Zimbabwe fires 77 striking doctors, worsening its hospital crisis
The Zimbabwe government on Tuesday fired 77 striking doctors who were pressing for better salaries and better working conditions, paralysing all major public hospitals.
“The disciplinary hearing for the doctors by the health services board commenced on November 1. Of the 80 doctors charged, 77 were found guilty and discharged,” information & publicity minister Monica Mutsvangwa said at a news conference after a cabinet meeting in the capital, Harare.
“Cabinet was informed by the minister of health and child care that the public hospitals medical doctors strike has now gone beyond 63 days. Medical services at most central hospitals therefore remain constrained.”
The government is using military doctors to attend to patients in some public hospitals while negotiating with Cuba to help with its medical personnel.
Nurses have also embarked on strike action this week over low wages amid crippling inflation.
“The situation is being exacerbated by the City of Harare nurses who have since stopped reporting for duty citing incapacitation,” she said.
Zimbabwe doctors in October rejected a pay rise of 60% which resulted in the government instituting disciplinary hearings on the defiant doctors.
The doctors, who earn a minimum of $100 (R1,477) a month, say their salaries have been eroded by inflation, which the IMF estimates at 300%.
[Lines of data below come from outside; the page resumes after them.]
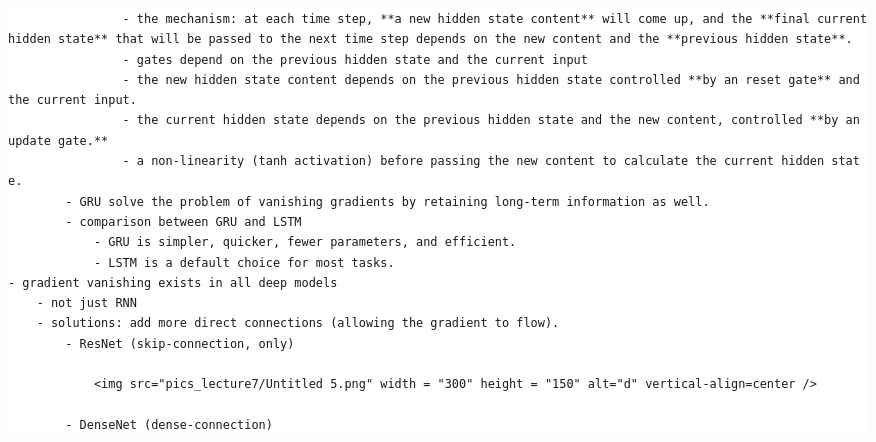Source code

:                     - the mechanism: at each time step, **a new hidden state content** will come up, and the **final current hidden state** that will be passed to the next time step depends on the new content and the **previous hidden state**.
                    - gates depend on the previous hidden state and the current input
                    - the new hidden state content depends on the previous hidden state controlled **by an reset gate** and the current input.
                    - the current hidden state depends on the previous hidden state and the new content, controlled **by an update gate.**
                    - a non-linearity (tanh activation) before passing the new content to calculate the current hidden state.
            - GRU solve the problem of vanishing gradients by retaining long-term information as well.
            - comparison between GRU and LSTM
                - GRU is simpler, quicker, fewer parameters, and efficient.
                - LSTM is a default choice for most tasks.
    - gradient vanishing exists in all deep models
        - not just RNN
        - solutions: add more direct connections (allowing the gradient to flow).
            - ResNet (skip-connection, only)

                <img src="pics_lecture7/Untitled 5.png" width = "300" height = "150" alt="d" vertical-align=center />

            - DenseNet (dense-connection)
The situation in public hospitals is dire as patients are being turned away or helped by the few nurses at work.
The Zimbabwe Hospital Doctors Association (ZHDA) which represent junior and middle-level doctors have remained defiant, accusing the Harare government of negotiating in bad faith.
“Disciplinary hearing will not capacitate our members. They only serve to create a rift between us and the employer, all to the detriment of our fellow countrymen,” the ZHDA said.
Zimbabwe is experiencing its worst economic crisis in a decade and a document by the country’s ministry of finance has predicted that the economy is projected to contract by up to 6% in 2019 due to a drought that hit farming output and electricity generation.
The southern African country is facing cash shortages, high unemployment, fuel shortages and lack of investment.
The country is also plagued by corruption and inconsistent implementation of economic policies.
President Emmerson Mnangagwa, who won a disputed election in 2018, has accused doctors of being influenced by civic society organisations funded by the West.
All public servants have also given notice to embark on strike action over poor wages and are demanding salaries pegged in US dollars.